When we put it on our skin coconut oil helps to fight germs and keep our skin germ-free. When we consume it, it boosts our immunity. Right?

Those are true, absolutely. But coconut oil is totally useless by itself.

It can fight molds, viruses and other harmful microbes only when its triglycerides unleash free fatty acids or form into monoglycerides. These are the real brutal germ fighters.

How to make that happen?

The digestive enzymes our body produces or the friendly lipophilic (fat-loving) bacteria on our skin can help achieve that. Digestive enzymes or lipophilic bacteria can break down a triglyceride into its free fatty acids or form monoglycerides.

That explains why coconut oil (in its original form) is completely defenseless against mold attack.

But good news is, molds need water to thrive and survive. So, keeping the inside of container clean and dry will prevent the growth of molds.

The first time I saw molds on coconut oil was in my 5-ml glass dropper bottle. I like to wash my hands first before applying some coconut oil to my skin. But I didn't wipe my hands dry enough before I started using coconut oil with the dropper.

The dropper actually got in contact with the water on my skin. So, you can imagine how the molds started to grow inside the bottle over time.

On top of that, prolonged reaction with water can cause coconut oil to turn sour and smell like cheese or vomit.

Did you know how fractionated coconut oil is made from coconut oil?

It's via hydrolysis. Hydrolysis makes use of water to split the triglycerides in coconut oil into its individual compounds of fatty acids. More presence of free fatty acids in the oil will make the oil more acidic and hence, smell pungent and sour.

Therefore, take good care of coconut oil and coconut oil will take good care of you.

Disadvantage #3: Coconut oil "bites" your throat

If you drink coconut oil straight off the spoon, you'll feel a bit scratchy in your throat. Same thing happens when you do coconut oil pulling and the oil "kisses" your throat.

Why does it happen?

If all triglycerides in coconut oil remain intact, then the oil will have a pH 7, which is as neutral as water.

But no matter how perfect the oil-making process is, it can never perfectly preserve all triglycerides in their complete form. This is because a small amount of triglycerides tend to give way and free up their fatty acids due to some inadvertent environmental factors.

These free fatty acids are the ones that make coconut oil slightly acidic (at around pH 5).

This value still renders the oil applicable on skin or edible as food. Thanks to this slight acidity of coconut oil that makes it a good match to our skin pH.

But how to fix that scratchy throat issue when you consume coconut oil or use it for oil pulling?

Very simple. Just mingle coconut oil with your food (or beverages like juice or smoothie). Swallowing coconut oil with food can mitigate the discomforting scratchy sensation, which can retain for hours if you were to drink it without food.

As for oil-pulling, you just have to be cautious to not let coconut oil graze your throat, though it's pretty difficult to avoid. When you spit out the mixture (of coconut oil and your saliva, and of course, bacteria and other microbes) after pulling, be sure to rinse your mouth thoroughly.

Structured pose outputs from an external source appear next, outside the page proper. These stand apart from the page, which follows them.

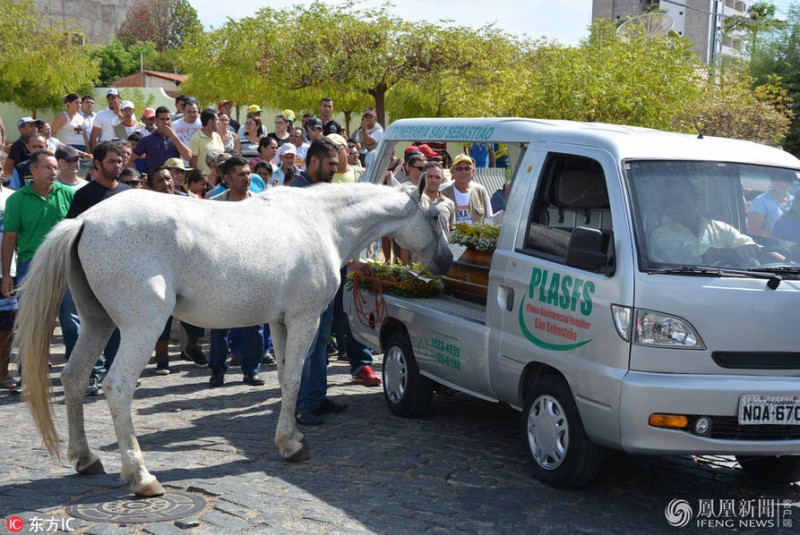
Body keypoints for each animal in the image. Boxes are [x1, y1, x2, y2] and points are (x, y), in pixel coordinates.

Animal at [15, 182, 450, 496]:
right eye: (433, 214)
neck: (320, 223)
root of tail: (85, 221)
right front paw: (291, 446)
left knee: (74, 378)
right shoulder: (304, 319)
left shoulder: (279, 322)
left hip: (97, 323)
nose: (446, 260)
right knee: (117, 387)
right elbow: (295, 378)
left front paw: (291, 436)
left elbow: (283, 379)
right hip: (142, 328)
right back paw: (141, 476)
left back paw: (85, 458)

Use warm water for better rinsing.

Any residual coconut oil left in your mouth can be more acidic than before oil-pulling. This is because the digestive enzymes in your saliva may have already fully released the free fatty acids in the oil. That's why at this point, even swallowing a bit can "bite" your throat.

But don't worry too much about that. A little bit won't kill. And don't mistake that scratchy sensation for sore throat. This mild "side effect" from coconut oil will go away by itself. But before it vanishes, do not irritate your throat further especially by taking spicy food.